Aux Délices, 12 avril.

Madame, si j’ai passé trop de temps sans avoir le bonheur de vous écrire, si j’ai été malade, si je languis, ce n’est pas la cousine de Mlle de Pertriset qui en est cause ; je suis dans un âge où les passions ne font pas tourner la tête. Votre Altesse sérénissime daignait s’intéresser à ce mariage ; mais la dot est bien difficile à trouver. L’oncle[2], qui n’entend pas raillerie, et qui fait toujours de bonnes affaires, conclura peut-être le marché ; et ce sera le Mariage forcé.

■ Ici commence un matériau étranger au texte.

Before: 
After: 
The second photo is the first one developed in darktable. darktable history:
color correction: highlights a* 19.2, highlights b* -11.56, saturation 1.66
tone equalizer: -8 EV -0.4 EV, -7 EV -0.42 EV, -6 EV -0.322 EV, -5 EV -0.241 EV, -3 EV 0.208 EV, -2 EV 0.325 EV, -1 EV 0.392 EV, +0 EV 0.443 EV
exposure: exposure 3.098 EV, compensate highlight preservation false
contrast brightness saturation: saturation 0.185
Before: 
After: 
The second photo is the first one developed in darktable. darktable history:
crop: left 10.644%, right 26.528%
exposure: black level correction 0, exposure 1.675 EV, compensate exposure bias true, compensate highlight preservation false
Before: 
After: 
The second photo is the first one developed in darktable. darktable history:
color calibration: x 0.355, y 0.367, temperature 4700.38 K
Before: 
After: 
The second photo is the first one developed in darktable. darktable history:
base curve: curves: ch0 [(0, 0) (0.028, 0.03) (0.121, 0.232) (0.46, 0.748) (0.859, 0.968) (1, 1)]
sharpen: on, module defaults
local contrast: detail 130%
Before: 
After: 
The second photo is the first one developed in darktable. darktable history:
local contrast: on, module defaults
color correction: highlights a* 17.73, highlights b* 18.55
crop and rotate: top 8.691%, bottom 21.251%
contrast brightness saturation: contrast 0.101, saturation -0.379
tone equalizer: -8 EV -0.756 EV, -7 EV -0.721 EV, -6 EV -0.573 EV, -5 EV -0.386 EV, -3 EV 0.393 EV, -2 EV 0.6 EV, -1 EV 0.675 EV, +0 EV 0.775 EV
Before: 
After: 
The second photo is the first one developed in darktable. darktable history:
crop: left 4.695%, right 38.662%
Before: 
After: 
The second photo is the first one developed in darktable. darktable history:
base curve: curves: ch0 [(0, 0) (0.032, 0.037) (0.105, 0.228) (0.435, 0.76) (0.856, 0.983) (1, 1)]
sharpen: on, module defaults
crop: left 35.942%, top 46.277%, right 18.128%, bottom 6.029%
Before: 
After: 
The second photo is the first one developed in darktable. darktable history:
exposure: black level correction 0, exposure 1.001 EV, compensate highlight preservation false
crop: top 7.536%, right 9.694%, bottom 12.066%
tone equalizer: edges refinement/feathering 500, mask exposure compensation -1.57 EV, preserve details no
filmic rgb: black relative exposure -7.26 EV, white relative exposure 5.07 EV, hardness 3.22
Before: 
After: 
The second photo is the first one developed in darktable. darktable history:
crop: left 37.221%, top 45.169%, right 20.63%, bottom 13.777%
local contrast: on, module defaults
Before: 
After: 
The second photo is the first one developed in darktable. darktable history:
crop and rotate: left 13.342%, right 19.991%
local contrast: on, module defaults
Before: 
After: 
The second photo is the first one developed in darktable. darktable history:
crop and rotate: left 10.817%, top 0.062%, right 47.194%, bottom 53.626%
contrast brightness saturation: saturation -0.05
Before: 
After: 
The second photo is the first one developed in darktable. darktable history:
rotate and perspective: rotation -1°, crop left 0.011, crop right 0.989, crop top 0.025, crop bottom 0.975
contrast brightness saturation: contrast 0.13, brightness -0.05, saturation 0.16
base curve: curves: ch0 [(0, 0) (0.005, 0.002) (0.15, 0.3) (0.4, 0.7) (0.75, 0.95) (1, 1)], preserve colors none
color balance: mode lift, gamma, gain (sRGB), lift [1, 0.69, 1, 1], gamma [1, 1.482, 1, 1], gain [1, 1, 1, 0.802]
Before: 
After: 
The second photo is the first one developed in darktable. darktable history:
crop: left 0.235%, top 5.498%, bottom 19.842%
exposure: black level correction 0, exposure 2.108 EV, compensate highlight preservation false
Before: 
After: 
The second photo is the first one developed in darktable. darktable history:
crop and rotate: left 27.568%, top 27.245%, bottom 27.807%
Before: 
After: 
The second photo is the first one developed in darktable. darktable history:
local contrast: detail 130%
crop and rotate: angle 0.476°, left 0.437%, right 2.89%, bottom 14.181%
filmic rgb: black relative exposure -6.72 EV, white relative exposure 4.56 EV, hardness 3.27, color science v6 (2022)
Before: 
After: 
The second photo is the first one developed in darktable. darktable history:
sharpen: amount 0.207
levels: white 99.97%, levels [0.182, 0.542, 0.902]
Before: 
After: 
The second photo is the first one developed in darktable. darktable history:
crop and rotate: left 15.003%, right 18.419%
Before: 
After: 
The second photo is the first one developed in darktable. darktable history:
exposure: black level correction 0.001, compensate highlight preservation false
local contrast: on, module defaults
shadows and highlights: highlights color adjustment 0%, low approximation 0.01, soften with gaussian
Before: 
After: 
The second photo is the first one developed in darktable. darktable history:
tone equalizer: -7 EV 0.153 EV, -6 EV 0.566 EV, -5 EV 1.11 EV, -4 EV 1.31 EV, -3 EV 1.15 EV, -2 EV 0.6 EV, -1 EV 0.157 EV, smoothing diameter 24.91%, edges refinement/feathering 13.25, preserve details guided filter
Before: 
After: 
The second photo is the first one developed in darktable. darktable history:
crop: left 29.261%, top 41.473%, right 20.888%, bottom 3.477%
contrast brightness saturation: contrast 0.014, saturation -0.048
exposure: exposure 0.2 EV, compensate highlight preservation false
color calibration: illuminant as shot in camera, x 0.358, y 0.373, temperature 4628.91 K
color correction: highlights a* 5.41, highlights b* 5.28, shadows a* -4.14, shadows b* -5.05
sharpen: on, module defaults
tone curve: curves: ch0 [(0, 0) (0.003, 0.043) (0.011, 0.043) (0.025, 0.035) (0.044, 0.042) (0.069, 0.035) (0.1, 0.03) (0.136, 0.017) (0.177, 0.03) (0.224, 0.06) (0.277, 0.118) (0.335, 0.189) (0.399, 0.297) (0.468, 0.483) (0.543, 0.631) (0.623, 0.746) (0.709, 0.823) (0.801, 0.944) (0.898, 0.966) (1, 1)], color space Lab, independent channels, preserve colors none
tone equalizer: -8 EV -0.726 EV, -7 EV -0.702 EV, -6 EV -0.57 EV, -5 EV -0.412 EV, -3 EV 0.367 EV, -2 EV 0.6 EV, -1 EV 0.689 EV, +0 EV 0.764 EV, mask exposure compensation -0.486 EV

Je ne doute pas que madame n’ait été contente de ses Américains et de ses Américaines. Quand on voit tant de malheurs et tant de cruelles folies en Europe, il n’est pas mal de faire un petit voyage au Pérou. J’ai peur que le voisinage de Votre Altesse sérénissime ne soit inondé de troupes cette année ; mais elle est accoutumée à voir les orages et à les dissiper. Quand je vis les premières tempêtes se former, je crus qu’il y en avait là pour cinq ou six ans ; Dieu veuille que je me sois trompé ! On paraît épuisé à la fin d’une campagne, et on recommence encore sur nouveaux frais ; on dit : Ce sera la dernière, et cette dernière en amène encore une autre, et les malheurs du genre humain ne finissent point. Le roi de Prusse fait toujours des vers et des revues. Je ne sais comment la petite-fille[3] d’Ernest le Pieux aura pris la lettre au maréchal de Keith. Si le philosophe de Sans-Souci est battu, il sera excommunié.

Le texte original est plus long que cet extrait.